## TRY IT:
Copy the lines exactly as they appear, starting with the first line of the records and ending with the line that contains "False; just a drop in the SNR ratio.".

## DATASET ENTRIES:
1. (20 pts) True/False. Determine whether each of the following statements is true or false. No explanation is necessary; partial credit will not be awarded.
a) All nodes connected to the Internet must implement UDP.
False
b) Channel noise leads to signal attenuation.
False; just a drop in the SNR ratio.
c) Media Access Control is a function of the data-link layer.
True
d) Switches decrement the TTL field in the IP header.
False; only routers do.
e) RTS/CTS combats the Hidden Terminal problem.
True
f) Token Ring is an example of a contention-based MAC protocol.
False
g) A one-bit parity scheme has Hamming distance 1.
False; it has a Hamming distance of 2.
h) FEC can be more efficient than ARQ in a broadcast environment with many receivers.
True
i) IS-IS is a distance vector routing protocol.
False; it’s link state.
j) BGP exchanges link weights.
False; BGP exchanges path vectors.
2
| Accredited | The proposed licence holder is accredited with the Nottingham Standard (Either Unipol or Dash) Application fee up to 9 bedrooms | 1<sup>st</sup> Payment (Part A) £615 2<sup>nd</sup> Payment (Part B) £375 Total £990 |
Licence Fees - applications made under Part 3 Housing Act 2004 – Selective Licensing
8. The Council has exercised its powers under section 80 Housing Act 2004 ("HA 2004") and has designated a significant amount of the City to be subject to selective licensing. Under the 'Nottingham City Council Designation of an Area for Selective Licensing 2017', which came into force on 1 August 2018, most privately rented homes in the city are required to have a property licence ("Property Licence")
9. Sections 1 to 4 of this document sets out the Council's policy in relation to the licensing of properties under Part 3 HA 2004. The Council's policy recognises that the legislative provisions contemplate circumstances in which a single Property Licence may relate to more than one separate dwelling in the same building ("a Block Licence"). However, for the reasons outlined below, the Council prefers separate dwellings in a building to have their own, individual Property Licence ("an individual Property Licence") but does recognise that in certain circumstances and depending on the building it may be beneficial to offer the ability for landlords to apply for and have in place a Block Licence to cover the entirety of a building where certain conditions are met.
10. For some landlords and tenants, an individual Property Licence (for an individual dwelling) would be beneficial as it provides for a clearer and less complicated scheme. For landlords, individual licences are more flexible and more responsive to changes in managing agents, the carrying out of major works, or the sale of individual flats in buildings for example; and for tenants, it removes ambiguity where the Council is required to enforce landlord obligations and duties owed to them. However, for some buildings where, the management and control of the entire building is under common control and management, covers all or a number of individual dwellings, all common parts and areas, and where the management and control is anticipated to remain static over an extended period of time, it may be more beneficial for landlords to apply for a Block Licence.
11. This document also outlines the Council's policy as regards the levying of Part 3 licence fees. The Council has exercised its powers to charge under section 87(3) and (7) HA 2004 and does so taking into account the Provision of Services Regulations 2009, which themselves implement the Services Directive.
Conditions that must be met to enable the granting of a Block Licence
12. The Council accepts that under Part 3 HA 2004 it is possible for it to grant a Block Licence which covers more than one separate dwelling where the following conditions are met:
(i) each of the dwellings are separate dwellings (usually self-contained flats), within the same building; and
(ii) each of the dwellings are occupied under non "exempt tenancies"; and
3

## EXERCISE RESULT:
1. (20 pts) True/False. Determine whether each of the following statements is true or false. No explanation is necessary; partial credit will not be awarded.
a) All nodes connected to the Internet must implement UDP.
False
b) Channel noise leads to signal attenuation.
False; just a drop in the SNR ratio.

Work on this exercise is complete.